(WHAT NEEDS TO BE DONE) In the entries that follow, the first line to write out is the one containing "X133400000Y-52975000D02*", and the last is the one containing "X192010000Y-42500000D01*". Reproduce that stretch exactly, with nothing before or after it.
-- RECORDS PROVIDED follows --
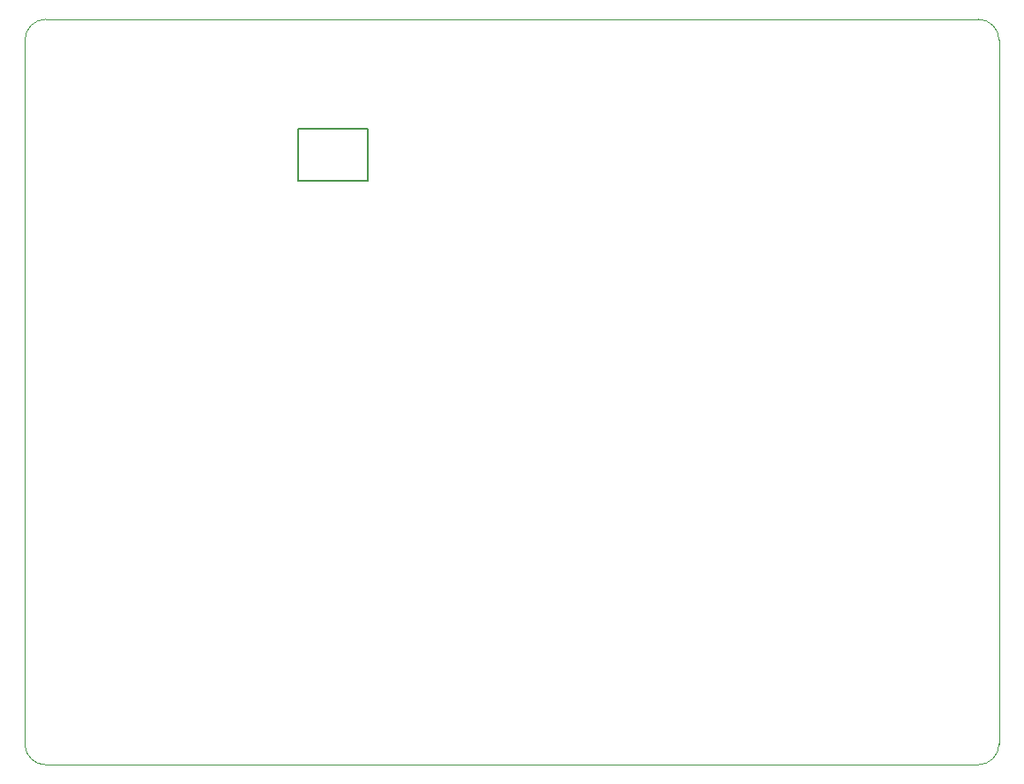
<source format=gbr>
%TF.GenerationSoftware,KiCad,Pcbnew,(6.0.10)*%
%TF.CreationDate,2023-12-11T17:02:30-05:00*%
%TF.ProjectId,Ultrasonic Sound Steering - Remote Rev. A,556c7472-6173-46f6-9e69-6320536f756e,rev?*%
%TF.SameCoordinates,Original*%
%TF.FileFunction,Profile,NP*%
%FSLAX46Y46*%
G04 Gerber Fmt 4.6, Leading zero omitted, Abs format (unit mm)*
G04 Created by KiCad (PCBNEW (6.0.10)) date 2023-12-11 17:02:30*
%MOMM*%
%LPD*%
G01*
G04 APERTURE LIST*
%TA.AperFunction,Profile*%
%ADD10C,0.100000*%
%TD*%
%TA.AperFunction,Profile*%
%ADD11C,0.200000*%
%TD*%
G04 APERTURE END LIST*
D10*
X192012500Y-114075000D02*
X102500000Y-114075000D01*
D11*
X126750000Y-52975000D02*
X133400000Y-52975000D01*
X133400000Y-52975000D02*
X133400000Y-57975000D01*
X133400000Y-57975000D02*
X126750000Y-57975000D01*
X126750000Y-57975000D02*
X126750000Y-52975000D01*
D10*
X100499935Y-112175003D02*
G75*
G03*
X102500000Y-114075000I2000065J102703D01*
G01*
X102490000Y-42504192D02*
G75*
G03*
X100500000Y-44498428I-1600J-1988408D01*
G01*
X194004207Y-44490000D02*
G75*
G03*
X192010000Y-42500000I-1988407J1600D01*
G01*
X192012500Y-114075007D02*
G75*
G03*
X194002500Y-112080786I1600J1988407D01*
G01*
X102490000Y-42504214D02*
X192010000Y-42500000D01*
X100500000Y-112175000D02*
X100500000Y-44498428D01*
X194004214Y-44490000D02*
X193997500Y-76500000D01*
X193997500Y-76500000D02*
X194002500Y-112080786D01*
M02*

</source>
-- RECORDS PROVIDED concluded --
(TASK RESPONSE)
X133400000Y-52975000D02*
X133400000Y-57975000D01*
X133400000Y-57975000D02*
X126750000Y-57975000D01*
X126750000Y-57975000D02*
X126750000Y-52975000D01*
D10*
X100499935Y-112175003D02*
G75*
G03*
X102500000Y-114075000I2000065J102703D01*
G01*
X102490000Y-42504192D02*
G75*
G03*
X100500000Y-44498428I-1600J-1988408D01*
G01*
X194004207Y-44490000D02*
G75*
G03*
X192010000Y-42500000I-1988407J1600D01*
G01*
X192012500Y-114075007D02*
G75*
G03*
X194002500Y-112080786I1600J1988407D01*
G01*
X102490000Y-42504214D02*
X192010000Y-42500000D01*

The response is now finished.